Document extract:

<<<<

Re: [PATCH 35/45] xfs: introduce per-cpu CIL tracking sructure

Dave Chinner <david@xxxxxxxxxxxxx> · Thu, 11 Mar 2021 17:33:38 +1100

On Wed, Mar 10, 2021 at 04:11:43PM -0800, Darrick J. Wong wrote:
> On Fri, Mar 05, 2021 at 04:11:33PM +1100, Dave Chinner wrote:
> > From: Dave Chinner <dchinner@xxxxxxxxxx>
> > 
> > The CIL push lock is highly contended on larger machines, becoming a
> > hard bottleneck that about 700,000 transaction commits/s on >16p
> > machines. To address this, start moving the CIL tracking
> > infrastructure to utilise per-CPU structures.
> > 
> > We need to track the space used, the amount of log reservation space
> > reserved to write the CIL, the log items in the CIL and the busy
> > extents that need to be completed by the CIL commit.  This requires
> > a couple of per-cpu counters, an unordered per-cpu list and a
> > globally ordered per-cpu list.
> > 
> > Create a per-cpu structure to hold these and all the management
> > interfaces needed, as well as the hooks to handle hotplug CPUs.
> > 
> > Signed-off-by: Dave Chinner <dchinner@xxxxxxxxxx>
> > ---
> >  fs/xfs/xfs_log_cil.c       | 94 ++++++++++++++++++++++++++++++++++++++
> >  fs/xfs/xfs_log_priv.h      | 15 ++++++
> >  include/linux/cpuhotplug.h |  1 +
> >  3 files changed, 110 insertions(+)
> > 
> > diff --git a/fs/xfs/xfs_log_cil.c b/fs/xfs/xfs_log_cil.c
> > index f8fb2f59e24c..1bcf0d423d30 100644
> > --- a/fs/xfs/xfs_log_cil.c
> > +++ b/fs/xfs/xfs_log_cil.c
> > @@ -1365,6 +1365,93 @@ xfs_log_item_in_current_chkpt(
> >  	return true;
> >  }
> >  
> > +#ifdef CONFIG_HOTPLUG_CPU
> > +static LIST_HEAD(xlog_cil_pcp_list);
> > +static DEFINE_SPINLOCK(xlog_cil_pcp_lock);
> > +static bool xlog_cil_pcp_init;
> > +
> > +static int
> > +xlog_cil_pcp_dead(
> > +	unsigned int		cpu)

>>>>

Input data:
<<<<

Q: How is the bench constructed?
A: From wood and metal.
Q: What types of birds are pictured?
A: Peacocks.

>>>>

Task requirements:
[1] Reproduce the XFS patch thread word for word, starting with "Re: [PATCH 35/45]" and going on through "utilise per-CPU structures.".
[2] Write the next part of the XFS patch thread, picking up right after the last line shown.

Responses in order:
[1]
Re: [PATCH 35/45] xfs: introduce per-cpu CIL tracking sructure

Dave Chinner <david@xxxxxxxxxxxxx> · Thu, 11 Mar 2021 17:33:38 +1100

On Wed, Mar 10, 2021 at 04:11:43PM -0800, Darrick J. Wong wrote:
> On Fri, Mar 05, 2021 at 04:11:33PM +1100, Dave Chinner wrote:
> > From: Dave Chinner <dchinner@xxxxxxxxxx>
> > 
> > The CIL push lock is highly contended on larger machines, becoming a
> > hard bottleneck that about 700,000 transaction commits/s on >16p
> > machines. To address this, start moving the CIL tracking
> > infrastructure to utilise per-CPU structures.

[2]
> > +{
> > +	struct xfs_cil		*cil;
> > +
> > +        spin_lock(&xlog_cil_pcp_lock);
> > +        list_for_each_entry(cil, &xlog_cil_pcp_list, xc_pcp_list) {
> 
> Weird indentation.
> 
> > +		/* move stuff on dead CPU to context */
> 
> Should this have some actual code?  I don't think any of the remaining
> patches add anything here.

They should be moving stuff to the current CIL ctx so it is captured
when the CPU goes down.

> 
> > +	}
> > +	spin_unlock(&xlog_cil_pcp_lock);
> > +	return 0;
> > +}
> > +
> > +static int
> > +xlog_cil_pcp_hpadd(
> > +	struct xfs_cil		*cil)
> > +{
> > +	if (!xlog_cil_pcp_init) {
> > +		int	ret;
> > +		ret = cpuhp_setup_state_nocalls(CPUHP_XFS_CIL_DEAD,
> > +						"xfs/cil_pcp:dead", NULL,
> > +						xlog_cil_pcp_dead);
> > +		if (ret < 0) {
> > +			xfs_warn(cil->xc_log->l_mp,
> > +	"Failed to initialise CIL hotplug, error %d. XFS is non-functional.",
> 
> How likely is to happen?

AFAICT, very unlikely, but....

> 
> > +				ret);
> > +			ASSERT(0);
> 
> I guess not that often?
> 
> > +			return -ENOMEM;
> 
> Why not return ret here?  I guess it's because ret could be any number
> of (not centrally documented?) error codes, and we don't really care to
> expose that to userspace?

... yeah.

The cpu hotplug stuff is poorly documented and the code is another
of those "maze of twisty passages" implementations that bounce
through many functions that can return all sorts of different stuff
from lots of different things that could got wrong. I see at least
EINVAL, ENOSPC, ENOMEM, EBUSY and EAGAIN could be returned, and I
have no idea what any of them would actually mean went wrong.

In the end I kinda just copied what the radix tree and percpu
counter code do with an error failing to init hotplug calls: WARN
and then ignore. Hence from the filesystem POV, the error may as
well be ENOMEM because we couldn't set something critical up and
that saves us getting confused over whether the error is fatal or
not at a higher level.

Cheers,

Dave.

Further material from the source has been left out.